Work to complete: Each entry below should appear again exactly as written, without pictures.

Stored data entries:
##########
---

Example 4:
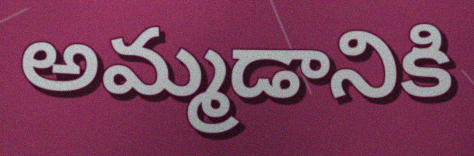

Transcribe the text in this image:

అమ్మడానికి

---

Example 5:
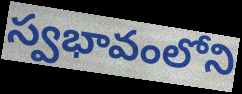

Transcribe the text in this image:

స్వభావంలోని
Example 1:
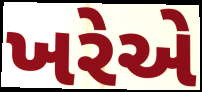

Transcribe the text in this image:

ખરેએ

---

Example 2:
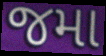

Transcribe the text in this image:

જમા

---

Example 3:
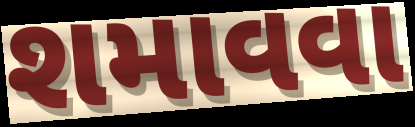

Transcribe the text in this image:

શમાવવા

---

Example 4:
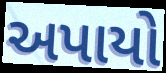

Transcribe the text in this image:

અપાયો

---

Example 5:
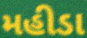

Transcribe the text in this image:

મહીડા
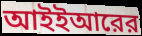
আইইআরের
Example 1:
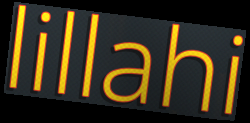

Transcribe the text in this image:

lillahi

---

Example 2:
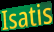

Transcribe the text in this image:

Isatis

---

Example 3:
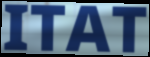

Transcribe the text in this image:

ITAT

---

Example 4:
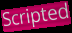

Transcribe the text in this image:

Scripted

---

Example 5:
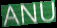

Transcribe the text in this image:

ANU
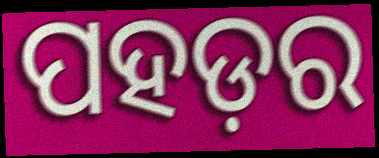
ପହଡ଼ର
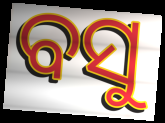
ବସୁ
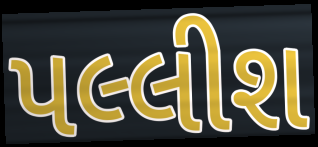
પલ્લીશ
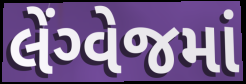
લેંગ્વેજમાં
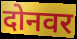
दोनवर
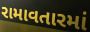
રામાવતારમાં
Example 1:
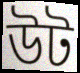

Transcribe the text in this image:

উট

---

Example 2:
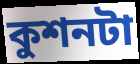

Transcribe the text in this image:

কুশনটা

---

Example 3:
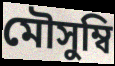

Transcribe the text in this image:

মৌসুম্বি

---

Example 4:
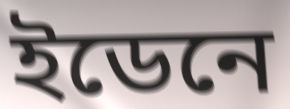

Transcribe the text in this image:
##########
Answer box:
---

Example 4:

Transcribe the text in this image:

అమ్మడానికి

---

Example 5:

Transcribe the text in this image:

స్వభావంలోని
Example 1:

Transcribe the text in this image:

ખરેએ

---

Example 2:

Transcribe the text in this image:

જમા

---

Example 3:

Transcribe the text in this image:

શમાવવા

---

Example 4:

Transcribe the text in this image:

અપાયો

---

Example 5:

Transcribe the text in this image:

મહીડા
আইইআরের
Example 1:

Transcribe the text in this image:

lillahi

---

Example 2:

Transcribe the text in this image:

Isatis

---

Example 3:

Transcribe the text in this image:

ITAT

---

Example 4:

Transcribe the text in this image:

Scripted

---

Example 5:

Transcribe the text in this image:

ANU
ପହଡ଼ର
ବସୁ
પલ્લીશ
લેંગ્વેજમાં
दोनवर
રામાવતારમાં
Example 1:

Transcribe the text in this image:

উট

---

Example 2:

Transcribe the text in this image:

কুশনটা

---

Example 3:

Transcribe the text in this image:

মৌসুম্বি

---

Example 4:

Transcribe the text in this image:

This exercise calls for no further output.